#### What is required
Output range, inclusive: from the line containing "or the entry" to the line containing "ui unit tests". Restate those lines from the data below word for word and only those.

#### Dataset content

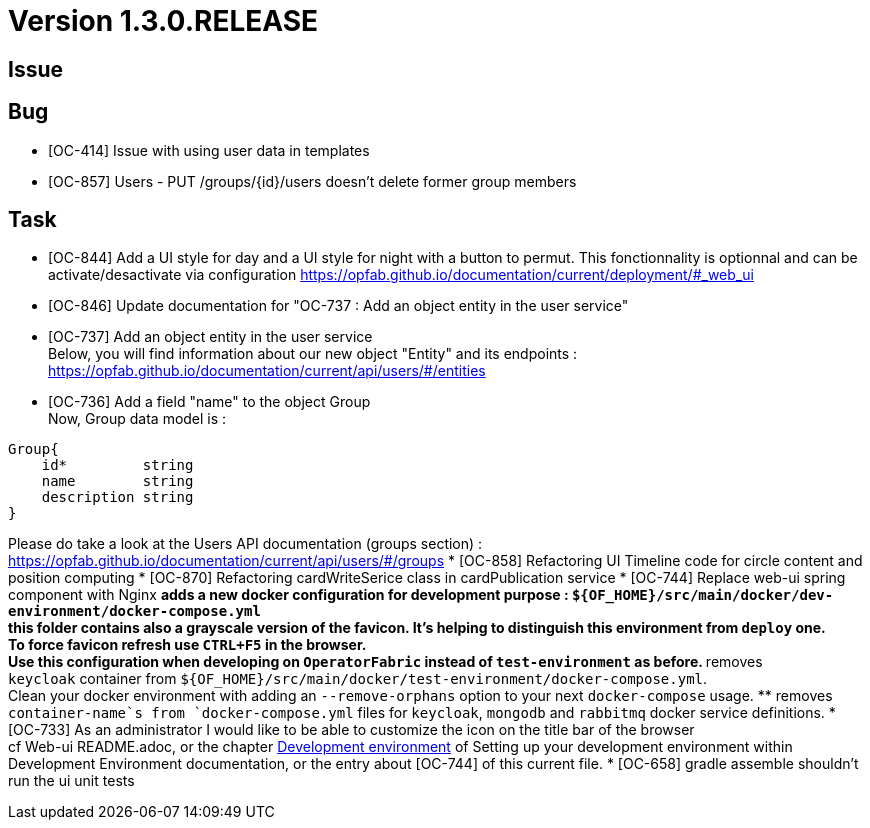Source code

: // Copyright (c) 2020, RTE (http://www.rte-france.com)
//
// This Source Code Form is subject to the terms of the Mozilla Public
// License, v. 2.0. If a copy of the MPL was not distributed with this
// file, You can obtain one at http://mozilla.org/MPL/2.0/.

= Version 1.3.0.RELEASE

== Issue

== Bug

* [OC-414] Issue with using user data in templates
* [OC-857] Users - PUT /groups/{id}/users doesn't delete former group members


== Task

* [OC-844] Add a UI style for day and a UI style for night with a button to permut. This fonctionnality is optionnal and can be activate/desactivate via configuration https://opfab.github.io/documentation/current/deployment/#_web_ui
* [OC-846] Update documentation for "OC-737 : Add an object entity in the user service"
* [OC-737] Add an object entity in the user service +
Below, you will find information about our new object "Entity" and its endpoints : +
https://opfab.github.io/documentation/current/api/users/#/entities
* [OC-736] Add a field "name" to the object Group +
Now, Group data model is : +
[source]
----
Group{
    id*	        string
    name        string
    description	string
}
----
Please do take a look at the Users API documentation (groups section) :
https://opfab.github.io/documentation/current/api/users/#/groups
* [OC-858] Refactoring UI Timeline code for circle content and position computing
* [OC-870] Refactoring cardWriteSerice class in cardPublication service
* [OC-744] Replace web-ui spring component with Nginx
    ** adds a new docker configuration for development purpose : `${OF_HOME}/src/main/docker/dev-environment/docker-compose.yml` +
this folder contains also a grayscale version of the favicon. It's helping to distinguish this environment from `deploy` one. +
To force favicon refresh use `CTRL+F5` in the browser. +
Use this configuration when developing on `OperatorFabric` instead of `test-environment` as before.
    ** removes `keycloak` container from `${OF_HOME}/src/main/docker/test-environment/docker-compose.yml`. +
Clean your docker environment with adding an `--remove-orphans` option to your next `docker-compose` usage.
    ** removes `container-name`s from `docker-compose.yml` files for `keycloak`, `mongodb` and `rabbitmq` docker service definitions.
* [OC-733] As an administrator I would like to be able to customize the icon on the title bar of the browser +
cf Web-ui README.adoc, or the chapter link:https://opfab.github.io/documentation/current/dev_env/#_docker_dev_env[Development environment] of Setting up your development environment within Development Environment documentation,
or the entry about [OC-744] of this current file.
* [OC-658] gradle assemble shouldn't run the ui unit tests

...

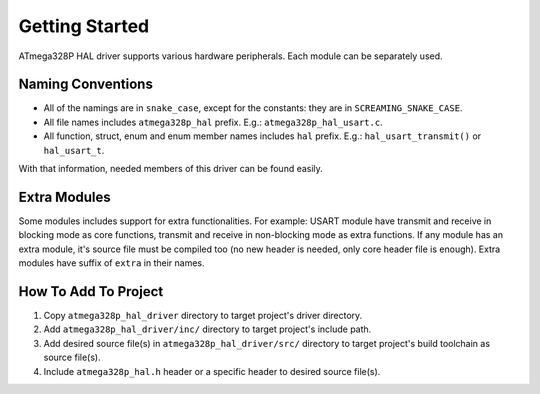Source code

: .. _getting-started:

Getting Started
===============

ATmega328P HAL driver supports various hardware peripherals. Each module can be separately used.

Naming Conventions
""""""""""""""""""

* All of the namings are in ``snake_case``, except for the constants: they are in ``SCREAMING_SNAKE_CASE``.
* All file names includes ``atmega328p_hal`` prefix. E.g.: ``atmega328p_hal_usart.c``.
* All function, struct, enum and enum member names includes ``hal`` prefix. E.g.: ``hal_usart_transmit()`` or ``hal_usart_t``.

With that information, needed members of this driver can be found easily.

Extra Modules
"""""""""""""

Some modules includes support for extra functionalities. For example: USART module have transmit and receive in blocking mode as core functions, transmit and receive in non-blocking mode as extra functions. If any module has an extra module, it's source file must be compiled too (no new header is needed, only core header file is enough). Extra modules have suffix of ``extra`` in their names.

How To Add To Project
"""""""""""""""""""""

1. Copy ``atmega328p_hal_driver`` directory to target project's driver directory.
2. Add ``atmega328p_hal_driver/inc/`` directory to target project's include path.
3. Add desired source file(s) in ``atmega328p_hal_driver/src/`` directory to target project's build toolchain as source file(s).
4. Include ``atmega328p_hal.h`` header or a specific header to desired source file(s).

--

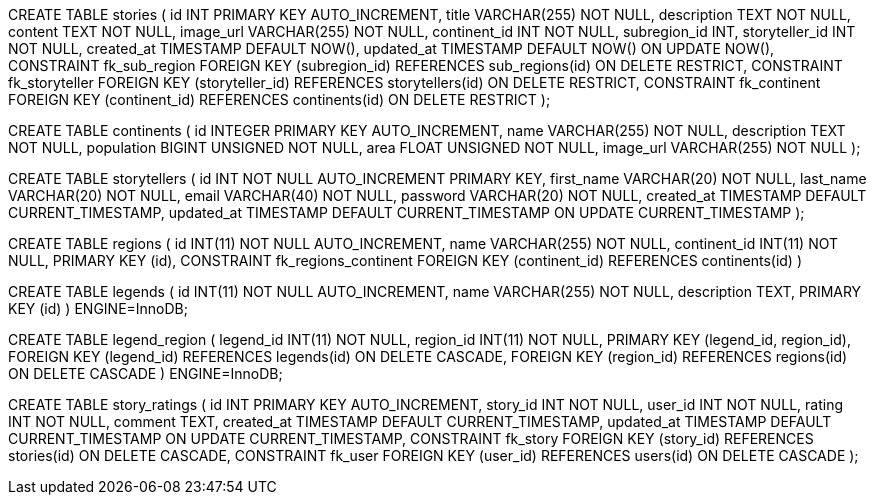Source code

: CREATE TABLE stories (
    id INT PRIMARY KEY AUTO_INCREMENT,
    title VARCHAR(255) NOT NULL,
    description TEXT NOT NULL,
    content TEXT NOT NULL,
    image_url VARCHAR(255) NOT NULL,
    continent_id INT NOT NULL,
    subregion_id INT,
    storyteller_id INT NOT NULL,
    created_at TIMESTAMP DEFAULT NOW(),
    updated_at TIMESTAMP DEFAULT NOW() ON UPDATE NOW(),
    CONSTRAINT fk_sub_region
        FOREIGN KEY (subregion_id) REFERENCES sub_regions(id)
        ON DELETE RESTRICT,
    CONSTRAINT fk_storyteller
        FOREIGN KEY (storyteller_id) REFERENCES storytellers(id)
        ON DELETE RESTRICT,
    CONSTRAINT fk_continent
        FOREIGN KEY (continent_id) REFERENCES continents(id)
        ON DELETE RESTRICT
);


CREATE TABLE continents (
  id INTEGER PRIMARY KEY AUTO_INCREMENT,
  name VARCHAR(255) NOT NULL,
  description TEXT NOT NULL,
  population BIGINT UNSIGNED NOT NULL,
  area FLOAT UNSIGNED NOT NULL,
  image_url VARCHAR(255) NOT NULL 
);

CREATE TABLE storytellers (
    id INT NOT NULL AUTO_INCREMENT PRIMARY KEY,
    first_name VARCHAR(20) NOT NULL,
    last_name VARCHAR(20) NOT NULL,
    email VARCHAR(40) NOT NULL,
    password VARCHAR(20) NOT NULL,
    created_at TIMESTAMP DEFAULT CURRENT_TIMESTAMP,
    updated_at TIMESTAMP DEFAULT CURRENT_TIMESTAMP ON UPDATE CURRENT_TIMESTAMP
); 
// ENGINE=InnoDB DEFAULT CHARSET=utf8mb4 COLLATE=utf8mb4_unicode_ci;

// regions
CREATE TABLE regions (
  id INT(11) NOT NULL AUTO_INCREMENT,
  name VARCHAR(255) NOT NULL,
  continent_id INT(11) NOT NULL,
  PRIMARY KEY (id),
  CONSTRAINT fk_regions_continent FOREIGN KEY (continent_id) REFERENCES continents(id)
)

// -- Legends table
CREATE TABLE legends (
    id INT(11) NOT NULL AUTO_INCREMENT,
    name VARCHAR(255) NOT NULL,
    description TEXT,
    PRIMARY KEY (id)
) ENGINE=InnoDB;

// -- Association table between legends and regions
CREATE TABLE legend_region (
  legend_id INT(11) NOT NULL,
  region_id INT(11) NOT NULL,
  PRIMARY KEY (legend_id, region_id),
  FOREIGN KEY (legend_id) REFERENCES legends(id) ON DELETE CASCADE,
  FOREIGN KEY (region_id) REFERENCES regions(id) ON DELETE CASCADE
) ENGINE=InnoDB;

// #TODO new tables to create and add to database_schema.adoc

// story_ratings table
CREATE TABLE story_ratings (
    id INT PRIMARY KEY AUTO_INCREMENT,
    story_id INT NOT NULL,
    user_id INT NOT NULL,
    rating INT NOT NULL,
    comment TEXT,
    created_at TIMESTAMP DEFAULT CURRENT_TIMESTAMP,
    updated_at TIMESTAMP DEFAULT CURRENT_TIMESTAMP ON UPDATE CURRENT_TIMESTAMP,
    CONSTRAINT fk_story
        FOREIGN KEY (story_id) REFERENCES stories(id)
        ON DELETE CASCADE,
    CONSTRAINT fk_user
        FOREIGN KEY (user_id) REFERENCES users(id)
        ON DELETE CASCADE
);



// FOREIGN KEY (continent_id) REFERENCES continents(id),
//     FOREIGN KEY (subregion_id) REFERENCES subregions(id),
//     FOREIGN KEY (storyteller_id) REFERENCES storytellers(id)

#### Written response
or the entry about [OC-744] of this current file.
* [OC-658] gradle assemble shouldn't run the ui unit tests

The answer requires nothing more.